Wecarejatim.com, Jakarta — Presiden Republik Indonesia Prabowo Subianto menggelar Taklimat Presiden bersama rektor dan pimpinan perguruan tinggi negeri serta swasta dari seluruh Indonesia di halaman tengah Istana Kepresidenan Jakarta, Kamis (15/1/2026). Pertemuan yang dihadiri undangan sekitar 1.200 rektor dan guru besar tersebut menegaskan komitmen kuat pemerintah dalam menjadikan pendidikan tinggi sebagai fondasi utama pembangunan nasional.
Menteri Sekretaris Negara Prasetyo Hadi menjelaskan bahwa forum ini merupakan agenda resmi Presiden Prabowo dalam kapasitasnya sebagai Kepala Negara dan Kepala Pemerintahan, guna menyampaikan pandangan strategis sekaligus berdiskusi langsung dengan para pemangku kepentingan pendidikan.
“Ini bagian dari agenda Bapak Presiden untuk berdiskusi dan menyampaikan pandangan beliau, termasuk update kondisi nasional, geopolitik global, serta rencana-rencana besar yang akan kita kerjakan ke depan,” ujar Prasetyo kepada awak media.
Pertemuan tersebut menjadi bagian dari komunikasi intensif Presiden Prabowo dengan berbagai elemen bangsa, khususnya sektor pendidikan tinggi, yang dinilai memiliki peran krusial dalam menyiapkan sumber daya manusia unggul.

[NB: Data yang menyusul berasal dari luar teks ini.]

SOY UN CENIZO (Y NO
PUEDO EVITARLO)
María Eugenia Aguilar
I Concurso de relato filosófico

Dalam diskusi, sejumlah isu strategis dibahas, antara lain percepatan pemenuhan kebutuhan tenaga dokter nasional. Berdasarkan data pemerintah, Indonesia saat ini masih kekurangan lebih dari 100 ribu dokter.
“Diskusi ini sudah dimulai bersama Kementerian Diktisaintek, salah satunya terkait upaya mempercepat pemenuhan kebutuhan dokter kita,” ungkap Prasetyo.
Selain itu, Presiden Prabowo juga memberikan perhatian besar pada peningkatan kualitas perguruan tinggi, mencakup penguatan sumber daya dosen, penyediaan sarana dan prasarana, serta keberlanjutan pembiayaan operasional. Pemerintah, kata Prasetyo, berupaya memastikan kemajuan universitas tidak menjadi beban finansial bagi masyarakat dan mahasiswa.
“Kita sedang menghitung dan merancang agar universitas-universitas di Indonesia dapat maju dan berkualitas tanpa memberatkan pembiayaan bagi mahasiswa,” imbuhnya.
Dalam sepekan terakhir, fokus Presiden Prabowo diarahkan pada penguatan sektor pendidikan sebagai pilar utama pembangunan nasional, seiring agenda besar pemerintah mewujudkan swasembada pangan dan swasembada energi.
Taklimat Presiden ini menegaskan visi Presiden Prabowo Subianto dalam menempatkan pendidikan tinggi dan penguatan sumber daya manusia sebagai kunci utama menuju Indonesia Emas 2045.